§ **Work to complete**
Starting at the first line of the data, print each line verbatim up to and including the line bearing "13: (833, 533)", omitting pictures.

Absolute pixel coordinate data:
--

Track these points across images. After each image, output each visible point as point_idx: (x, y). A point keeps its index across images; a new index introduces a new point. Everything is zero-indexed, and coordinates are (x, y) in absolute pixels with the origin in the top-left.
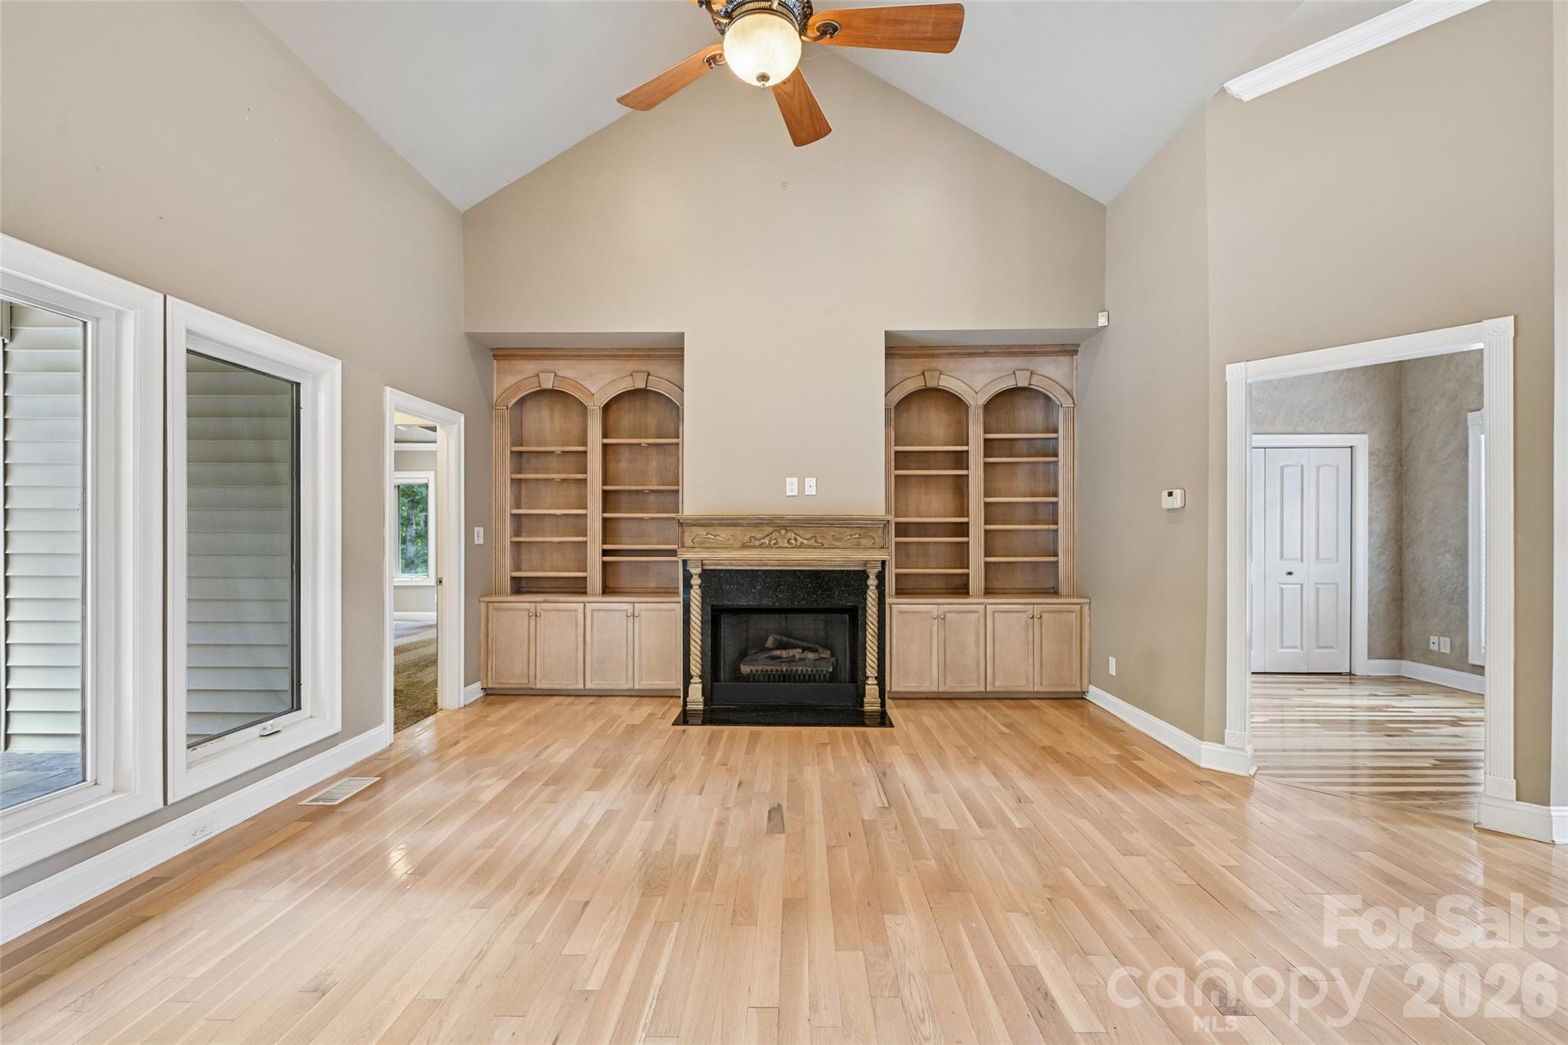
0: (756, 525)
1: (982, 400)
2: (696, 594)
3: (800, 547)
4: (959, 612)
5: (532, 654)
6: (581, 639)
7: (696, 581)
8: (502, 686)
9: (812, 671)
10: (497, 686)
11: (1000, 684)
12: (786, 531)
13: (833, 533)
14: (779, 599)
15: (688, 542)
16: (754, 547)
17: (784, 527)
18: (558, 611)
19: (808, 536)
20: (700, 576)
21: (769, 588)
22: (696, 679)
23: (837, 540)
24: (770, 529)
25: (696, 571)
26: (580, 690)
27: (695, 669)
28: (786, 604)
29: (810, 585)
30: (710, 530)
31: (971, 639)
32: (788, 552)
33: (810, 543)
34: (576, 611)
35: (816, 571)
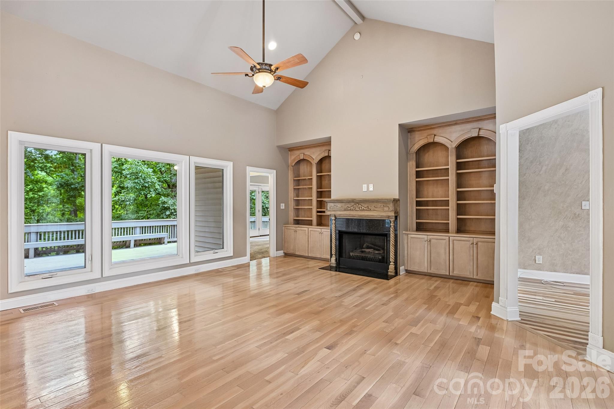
0: (349, 202)
1: (455, 145)
2: (333, 226)
3: (363, 210)
4: (437, 239)
5: (295, 243)
6: (307, 239)
7: (334, 222)
8: (288, 253)
9: (373, 257)
10: (287, 252)
11: (456, 273)
12: (358, 204)
13: (374, 205)
15: (329, 208)
16: (348, 210)
17: (358, 203)
18: (302, 230)
19: (366, 206)
20: (335, 220)
22: (334, 256)
23: (376, 208)
24: (353, 204)
26: (307, 256)
27: (333, 253)
29: (370, 225)
30: (335, 204)
31: (442, 251)
32: (359, 212)
33: (366, 209)
34: (306, 230)
35: (372, 219)
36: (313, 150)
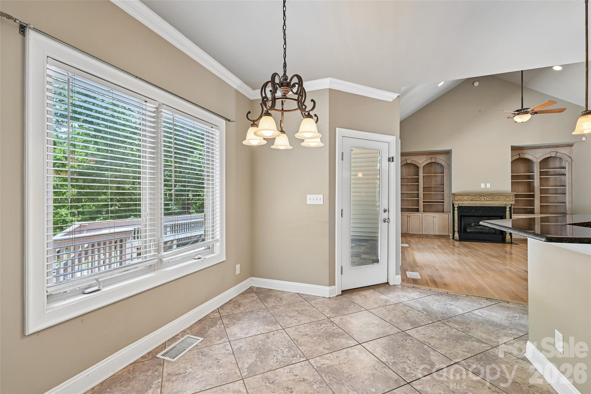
0: (475, 195)
1: (539, 161)
2: (456, 212)
3: (488, 201)
5: (408, 225)
6: (421, 222)
7: (456, 209)
9: (488, 231)
13: (497, 197)
14: (480, 214)
15: (456, 199)
16: (474, 201)
17: (484, 196)
18: (415, 215)
19: (490, 198)
20: (457, 207)
21: (477, 211)
22: (456, 232)
23: (499, 199)
24: (479, 196)
25: (456, 206)
26: (421, 234)
27: (456, 229)
28: (482, 215)
29: (489, 210)
30: (462, 196)
32: (484, 202)
33: (491, 199)
34: (420, 216)
35: (490, 207)
36: (420, 157)
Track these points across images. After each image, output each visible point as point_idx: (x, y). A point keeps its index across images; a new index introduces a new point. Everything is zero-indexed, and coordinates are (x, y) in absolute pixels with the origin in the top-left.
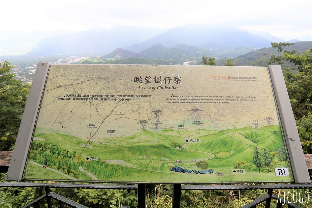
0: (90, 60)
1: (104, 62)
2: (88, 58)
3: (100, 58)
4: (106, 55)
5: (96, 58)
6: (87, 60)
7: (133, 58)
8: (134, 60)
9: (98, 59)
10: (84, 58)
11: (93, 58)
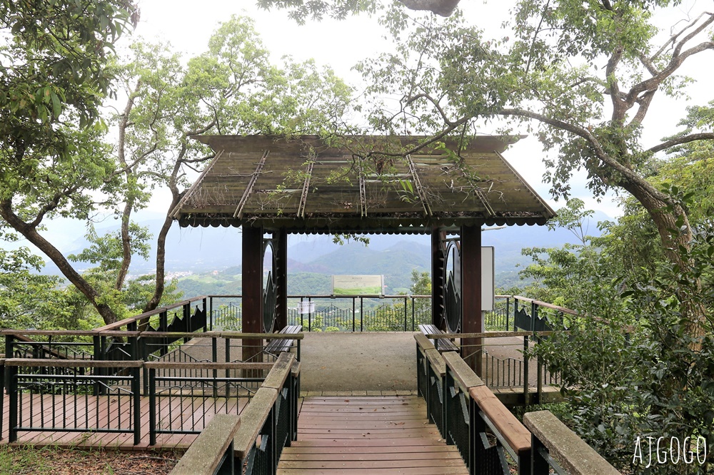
0: (195, 278)
1: (229, 284)
2: (190, 273)
3: (220, 273)
4: (232, 268)
5: (209, 274)
6: (191, 278)
7: (295, 275)
8: (298, 278)
9: (214, 277)
10: (181, 274)
11: (202, 274)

--

§ **Solution for this problem**
Track these points across images. After each image, output each visible point as point_idx: (x, y). A point keeps its index across images; a new index introduces a new point. Everything is zero-indexed, and coordinates are (x, y) in absolute pixels with the origin in the top-left.
0: (756, 525)
1: (982, 400)
2: (696, 594)
3: (800, 547)
4: (959, 612)
5: (532, 654)
6: (581, 639)
7: (696, 581)
8: (502, 686)
9: (812, 671)
10: (497, 686)
11: (1000, 684)
12: (786, 531)
13: (833, 533)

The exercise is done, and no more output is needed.